Good management has an increasingly important role to play in today’s intensive care unit (ICU), particularly with the high costs of new therapies and interventions, and several sessions will focus on this area. Some of these will consider how new developments in technology may influence patient care. Technology in general is developing almost unbelievably fast – it is difficult to believe that it is only 30 years ago that the first portable computer was developed (weighing 23 kg!) and the first mobile telephone call was made (there are now some 50 million mobile phone owners in the UK alone!). ICU technology is also advancing fast and impacting on various aspects of intensive care including ICU management. For example, databases and electronic informatics systems are now widely used to store individual and group patient data. Such databases can be used to improve quality of care, facilitate optimum resource allocation,and improve patient safety. Ongoing and proactive surveillance of infectious diseases, using specifically designed databases and including microbiological patterns and anti-microbial resistance can help in the development of effective infection control strategies resulting in reduced patient morbidity and mortality and, hence, reduced costs. Many units are also now considering the ICU robot as a serious possibility, after some initial scepticism.
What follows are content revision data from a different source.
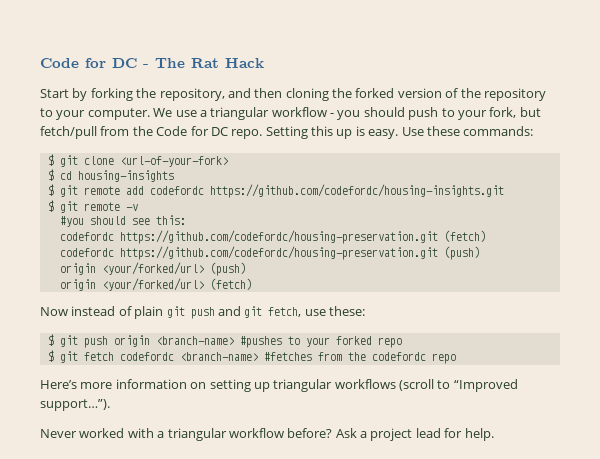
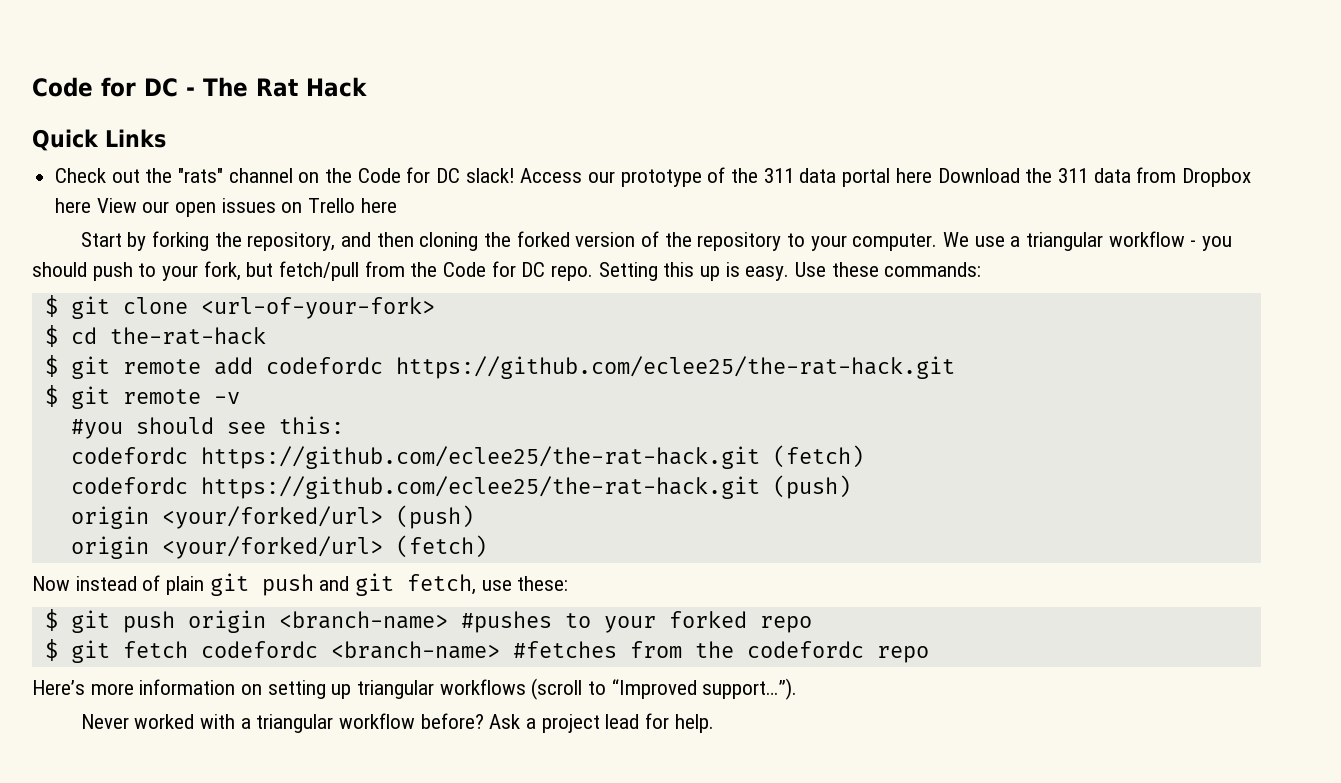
(264, 63) none -> [32,129,166,151] [55,167,1251,187] [55,198,397,217] // Quick Links // Check out the "rats" channel on the Code for DC slack! Access our prototype of the 311 data portal here Download the 311 data from Dropbox here View our open issues on Trello here
[77,170,174,182] housing-insights -> [109,327,266,345] the-rat-hack
[209,184,504,198] https://github.com/codefordc/housing-insights.git -> [395,356,955,379] https://github.com/eclee25/the-rat-hack.git
[119,230,438,244] https://github.com/codefordc/housing-preservation.git -> [200,446,760,469] https://github.com/eclee25/the-rat-hack.git
[119,246,438,260] https://github.com/codefordc/housing-preservation.git -> [200,476,760,499] https://github.com/eclee25/the-rat-hack.git

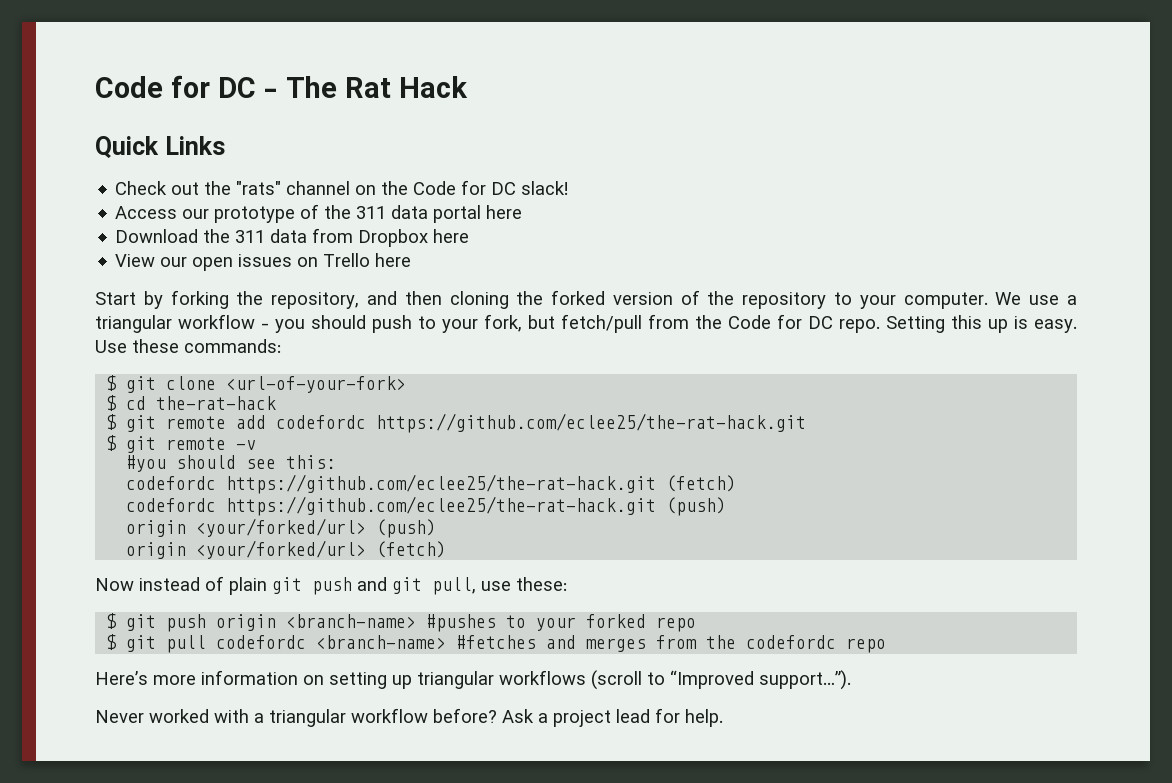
(515, 175) none -> (569, 188) //
(932, 175) none -> (523, 212) //
(92, 205) none -> (470, 236) //
[407,574,477,595] fetch, -> [432,577,476,595] pull,
[122,641,188,658] fetch -> [166,635,207,653] pull
(617, 649) none -> [546,635,647,652] and merges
This technological advance allows doctors to "virtually" interact with patients, family members and healthcare staff from a distance and could help ensure 24-hr intensivist care, which has been shown to improve outcomes, for patients where there are doctor shortfalls.

 

The ISICEM is now the largest annual meeting of its kind, attracting almost 5000 participants from around the world and including a faculty of some 200 international experts in their field (see figure 1). In addition to providing participants with the latest pathophysiologic, diagnostic, technologic, and therapeutic advances in their field, it also offers them an opportunity to meet other doctors from other units, hospitals, states and countries. Informal “data-exchange” over a cup of coffee or during lunch can provide us with useful insight into how other doctors in other hospitals, countries, and continents live and work. The underlying hope of the ISICEM management is that each participant will take back to their ICU some new knowledge or technique to share and implement at a local level to optimize patient care.